# Work item:
Render every line of the entries below as a Markdown table with the columns Row and Entry line, numbering the rows in order and leaving out blank lines.

*** Begin section ***

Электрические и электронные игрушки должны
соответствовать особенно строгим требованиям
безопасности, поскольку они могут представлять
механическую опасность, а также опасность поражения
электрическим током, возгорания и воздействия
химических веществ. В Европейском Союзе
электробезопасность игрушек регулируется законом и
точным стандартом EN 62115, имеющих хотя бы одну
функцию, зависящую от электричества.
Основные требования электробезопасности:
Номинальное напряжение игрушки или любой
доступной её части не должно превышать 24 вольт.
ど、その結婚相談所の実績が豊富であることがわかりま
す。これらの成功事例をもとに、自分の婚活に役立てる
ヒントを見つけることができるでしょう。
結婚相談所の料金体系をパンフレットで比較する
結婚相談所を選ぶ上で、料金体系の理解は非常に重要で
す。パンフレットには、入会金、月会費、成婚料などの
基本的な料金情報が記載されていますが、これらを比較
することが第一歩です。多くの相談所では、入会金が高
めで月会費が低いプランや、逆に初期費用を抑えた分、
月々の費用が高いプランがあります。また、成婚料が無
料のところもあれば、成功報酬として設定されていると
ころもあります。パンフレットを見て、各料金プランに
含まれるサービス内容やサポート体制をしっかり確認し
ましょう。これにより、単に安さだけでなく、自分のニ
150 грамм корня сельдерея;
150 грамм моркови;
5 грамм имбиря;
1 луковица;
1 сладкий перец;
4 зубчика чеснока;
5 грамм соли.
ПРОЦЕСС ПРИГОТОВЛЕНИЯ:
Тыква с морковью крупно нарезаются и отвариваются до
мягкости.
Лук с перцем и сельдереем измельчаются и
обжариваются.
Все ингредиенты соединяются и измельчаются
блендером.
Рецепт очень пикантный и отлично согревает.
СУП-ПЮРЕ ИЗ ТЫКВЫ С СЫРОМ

*** End section ***

# Solved exercise:
| Row | Entry line |
|---|---|
| 1 | Электрические и электронные игрушки должны |
| 2 | соответствовать особенно строгим требованиям |
| 3 | безопасности, поскольку они могут представлять |
| 4 | механическую опасность, а также опасность поражения |
| 5 | электрическим током, возгорания и воздействия |
| 6 | химических веществ. В Европейском Союзе |
| 7 | электробезопасность игрушек регулируется законом и |
| 8 | точным стандартом EN 62115, имеющих хотя бы одну |
| 9 | функцию, зависящую от электричества. |
| 10 | Основные требования электробезопасности: |
| 11 | Номинальное напряжение игрушки или любой |
| 12 | доступной её части не должно превышать 24 вольт. |
| 13 | ど、その結婚相談所の実績が豊富であることがわかりま |
| 14 | す。これらの成功事例をもとに、自分の婚活に役立てる |
| 15 | ヒントを見つけることができるでしょう。 |
| 16 | 結婚相談所の料金体系をパンフレットで比較する |
| 17 | 結婚相談所を選ぶ上で、料金体系の理解は非常に重要で |
| 18 | す。パンフレットには、入会金、月会費、成婚料などの |
| 19 | 基本的な料金情報が記載されていますが、これらを比較 |
| 20 | することが第一歩です。多くの相談所では、入会金が高 |
| 21 | めで月会費が低いプランや、逆に初期費用を抑えた分、 |
| 22 | 月々の費用が高いプランがあります。また、成婚料が無 |
| 23 | 料のところもあれば、成功報酬として設定されていると |
| 24 | ころもあります。パンフレットを見て、各料金プランに |
| 25 | 含まれるサービス内容やサポート体制をしっかり確認し |
| 26 | ましょう。これにより、単に安さだけでなく、自分のニ |
| 27 | 150 грамм корня сельдерея; |
| 28 | 150 грамм моркови; |
| 29 | 5 грамм имбиря; |
| 30 | 1 луковица; |
| 31 | 1 сладкий перец; |
| 32 | 4 зубчика чеснока; |
| 33 | 5 грамм соли. |
| 34 | ПРОЦЕСС ПРИГОТОВЛЕНИЯ: |
| 35 | Тыква с морковью крупно нарезаются и отвариваются до |
| 36 | мягкости. |
| 37 | Лук с перцем и сельдереем измельчаются и |
| 38 | обжариваются. |
| 39 | Все ингредиенты соединяются и измельчаются |
| 40 | блендером. |
| 41 | Рецепт очень пикантный и отлично согревает. |
| 42 | СУП-ПЮРЕ ИЗ ТЫКВЫ С СЫРОМ |